Dead White Male Philosophers
January 29, 2015I had a second look at the image that accompanied my last post which was a page out of the Modern Library’s edition of the Philosophies of Art and Beauty edited, in 1964, by Hofstadter and Kuhns from their chapter on Aristotle’s Nicomachean Ethics concerning what is art. I find what Aristotle had to say about art still holds water. It was written sometime before 322 BC or, to be politically correct, BCE; a long time ago. I first read this text in 1966, forty-nine years ago. I’m not sure which came first, the high-lined or underlined text or why I did either. It’s likely that I underlined the text while I was using the book in a course on art theory I took from Albert Elsen in 1966 at Indiana University while at graduate school and the high-lining was when I used the book as a text in my own course on art criticism that I taught many times during my teaching career. But that’s beside the point. What is important is what Aristotle had to say around two thousand four hundred years ago and how our understanding of the problems of art remains pretty much the same. So much for progress.
Aristotle tells us that all is art: “…whose origin is in the maker and not the thing made; for art is concerned neither with things that are, or come into being, by necessity, nor with things that are so in accordance with nature…” Makes sense to me. You can’t really have art without the artist. Of course, once you have a work of art, it can pretty much stand on its own without the artist. It’s a chicken and egg thing. The big deal is the idea. Mind you, this is where Plato and Aristotle part company. Is the idea in God’s hands or the artist’s mind? I’ll stick with the artist, thank you very much, and leave God wherever he, she, or it may reside. I really don’t believe that art is several times removed from the ideal. I don’t like the idea (Plato’s in The Republic) of art, and the artist, coming in third place after the idea of a bed. Art is it’s own thing and certainly not an imitation of the real. And art can be an improvement over nature.
Ideas, even good ideas, are, of course, a dime a dozen or twelve cents Canadian and good ideas that result in good art are rarer still. In Metaphysics, Book IX, 25, Aristotle states the obvious: “…for he who does a thing well must also do it, but he who does it merely need not also do it well.” Therein lies my problem; most of my good ideas, intentions, have gone undone. Which leads up to the last sentence on the illustrated page from his Nicomachean Ethics: “Art, then, as has been said, is a state concerned with the making, involving a true course of reasoning, and lack of art on the contrary is a state concerned with making, involving a false course of reasoning; both are concerned with the variable.” Ah, the variable, but that’s the subject of another whole post. I’ll stick for the moment with the ‘making’.
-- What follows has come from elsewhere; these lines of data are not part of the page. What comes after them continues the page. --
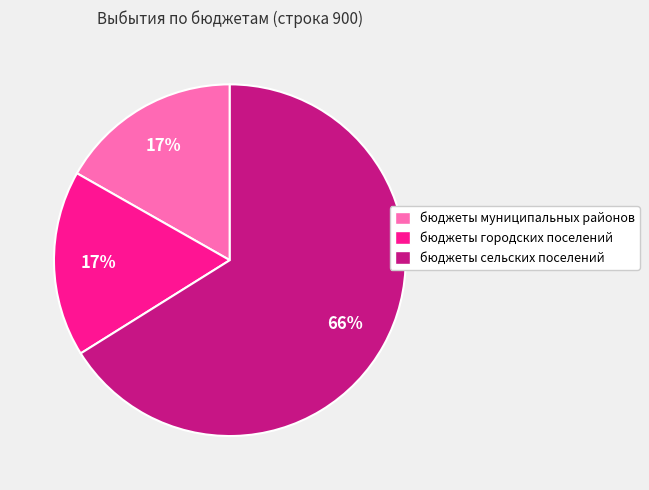

The бюджеты сельских поселений slice represents 66% of the pie. True or false?

True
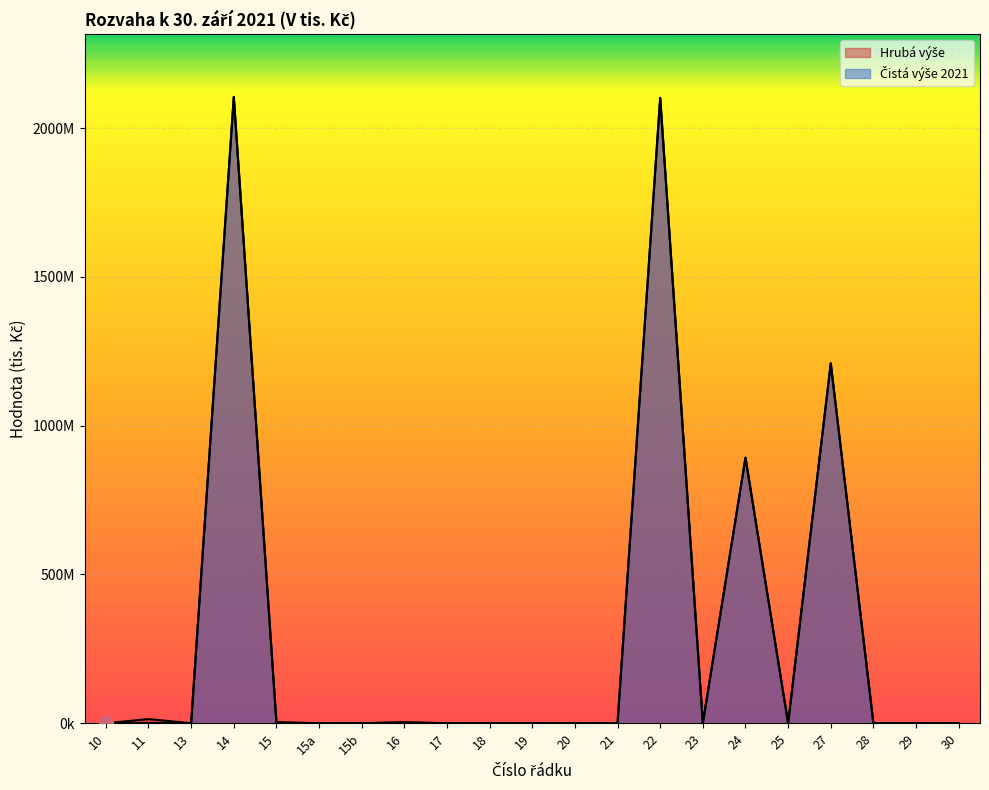

List the series in order of their overall mean, lowest first.

Čistá výše 2021, Hrubá výše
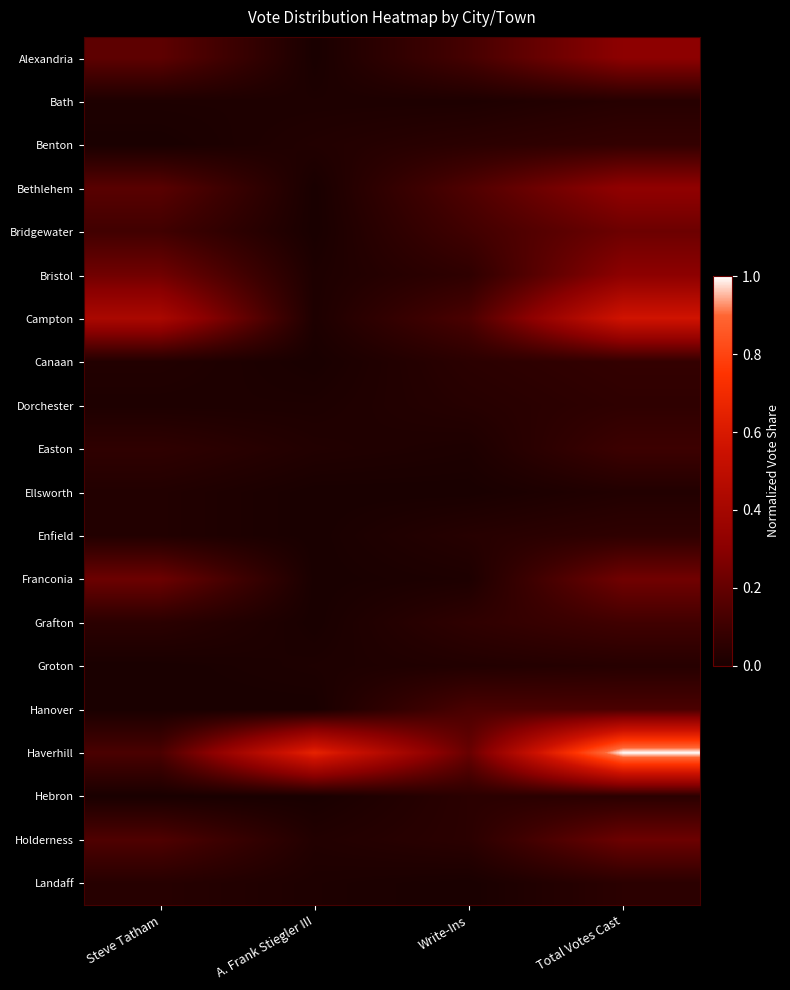

At Write-Ins, list the series in order from largest to smallest.

Haverhill, Bethlehem, Campton, Hanover, Alexandria, Bridgewater, Bristol, Grafton, Benton, Canaan, Hebron, Holderness, Dorchester, Enfield, Groton, Bath, Easton, Franconia, Ellsworth, Landaff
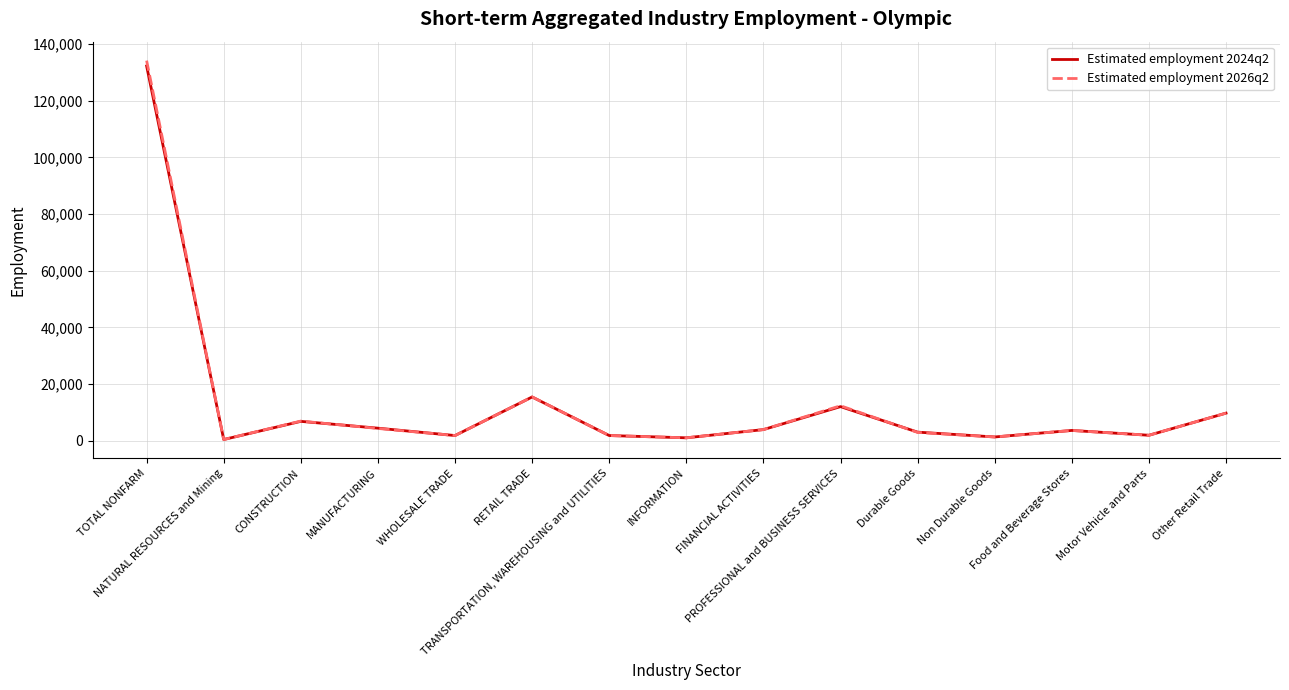

What is the greatest value displayed?

134100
Aristotle also states in his Nicomachean Ethics, this time in Book II, that: “…we often say of good works of art that it is not possible either to take away or to add anything, implying that excess and defect destroy the goodness of works of art, while the mean preserves it; and good artists, as we say, look to this in their work.” Yes, too much is too much and too little is too little. What is needed in a work of art is balance. Finding that balance is the difficult part. In my life drawing classes I often had my students erase as much as they could from what they thought was a finished drawing and still have it hold together. The result was almost always a better drawing. The reverse was telling them that they had a certain amount of time to produce a finished drawing, say ten minutes, and then when the time came, tell them to continue drawing. The result of this exercise was mixed. Sometimes the drawings got better and sometimes worse. Believe it or not, my idea for these exercises did come from my reading of Aristotle. Talk about applied philosophy.
If dead white ancient Greek and Roman male philosophers teach us anything it is that the problems surrounding the making of art have changed very little since the fifth century BCE. We, or at least I, have failed to find any solutions. Yes, times and media have changed. I don’t want to debate here about the sex or race of who makes art; only what it is art and what it is that drives human beings to make it. Whether people picked up sticks and drew animals on a wall or whether they make videos, some do it, or did it, better. They made art. Many thousands of years ago or yesterday doesn’t seem to make a difference. The why and what questions remain. I think that art is more than shadows on the wall. There is something in human nature that gives us the will, as Aristotle thought, to do something well. I just wish that I knew more about that something that does gives us the will to make art. It’s all questions and few answers. Damn.
© Virgil Hammock, Sackville NB, Canada, Tuesday, January 27, 2015.